Background: While perioperative systemic treatment with checkpoint inhibitors plus chemotherapy has become a standard approach for resectable NSCLC, the benefit of systemic treatment in
EGFR-mutated NSCLC remains unclear. In resectable
EGFR-mutated NSCLC, adjuvant osimertinib has been shown to significantly improve disease-free survival and overall survival. However, neoadjuvant osimertinib alone has demonstrated limited efficacy, with a major pathologic response rate of less than 15% (NCT03433469). These data altogether highlight an unmet clinical need for optimizing perioperative systemic approach in resectable
EGFR-mutated NSCLC. Lazertinib, a third-generation, central nervous system-penetrating EGFR tyrosine kinase inhibitor, has demonstrated superior efficacy compared to comparator EGFR tyrosine kinase inhibitor in treatment-naïve
EGFR-mutated advanced NSCLC (NCT04248829).

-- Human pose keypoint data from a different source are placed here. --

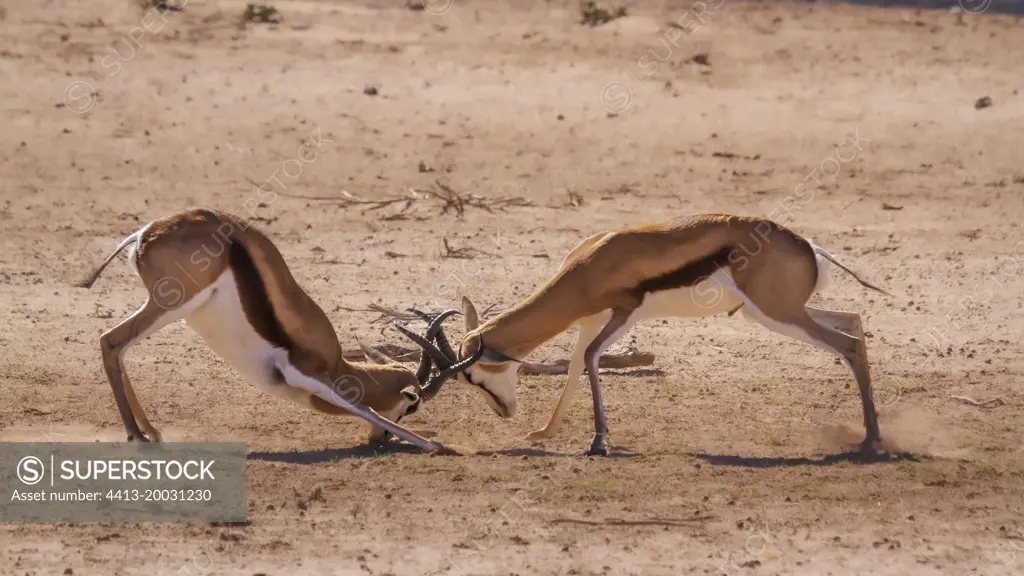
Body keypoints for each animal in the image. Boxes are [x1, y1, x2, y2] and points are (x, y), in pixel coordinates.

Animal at [76, 206, 479, 448]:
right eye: (411, 406)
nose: (377, 441)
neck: (338, 366)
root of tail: (145, 233)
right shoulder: (307, 373)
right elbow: (365, 409)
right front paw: (433, 443)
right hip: (172, 305)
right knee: (111, 341)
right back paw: (136, 436)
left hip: (169, 308)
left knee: (118, 348)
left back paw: (151, 431)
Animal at [395, 211, 892, 453]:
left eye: (472, 376)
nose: (504, 413)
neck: (590, 266)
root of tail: (807, 245)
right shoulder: (590, 320)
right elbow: (573, 367)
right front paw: (545, 433)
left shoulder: (623, 313)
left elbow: (591, 359)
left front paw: (598, 442)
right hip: (771, 313)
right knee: (855, 323)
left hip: (775, 313)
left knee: (848, 343)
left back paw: (871, 440)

The NeoLazer trial (NCT06268210) is a phase II, randomized, controlled study designed to evaluate the efficacy and safety of neoadjuvant lazertinib with or without chemotherapy in patients with
EGFR-mutated resectable NSCLC.
Methods: Eligible patients must be ≥19 years of age, have an ECOG performance status of 0 or 1, non-squamous histology, stage IB–IIIB NSCLC based on the AJCC 8th edition, have confirmed sensitizing
EGFR mutations (exon 19 deletion or L858R mutation), be deemed completely resectable by a multidisciplinary team, and demonstrate adequate organ and bone marrow function. The trial will enroll approximately 160 patients, who will be randomized 1:1 to receive either lazertinib (240 mg once daily) with chemotherapy (pemetrexed 500 mg/m² and carboplatin AUC5 every 3 weeks) or lazertinib alone (240 mg once daily) for three cycles before surgical resection. Randomization will be stratified by disease stage (IB–II vs. III) and
EGFR mutation type (exon 19 deletion vs. L858R mutation). Following surgery, all patients will receive adjuvant lazertinib for three years. Neoadjuvant and adjuvant treatments will continue until unacceptable toxicity, disease progression or relapse, or patient withdrawal. The primary endpoint is major pathologic response, defined as ≤10% residual viable cancer cells in the surgical specimen. Secondary endpoints include safety based on CTCAE 5.0, type of surgical resection (segmentectomy vs. lobectomy), pathologic complete response, objective response rate based on RECIST 1.1, event-free survival, disease-free survival, and overall survival. In addition, the trial incorporates exploratory analyses, including whole-genome sequencing of tumor tissue and monitoring the dynamics of minimal residual disease through serial blood sampling.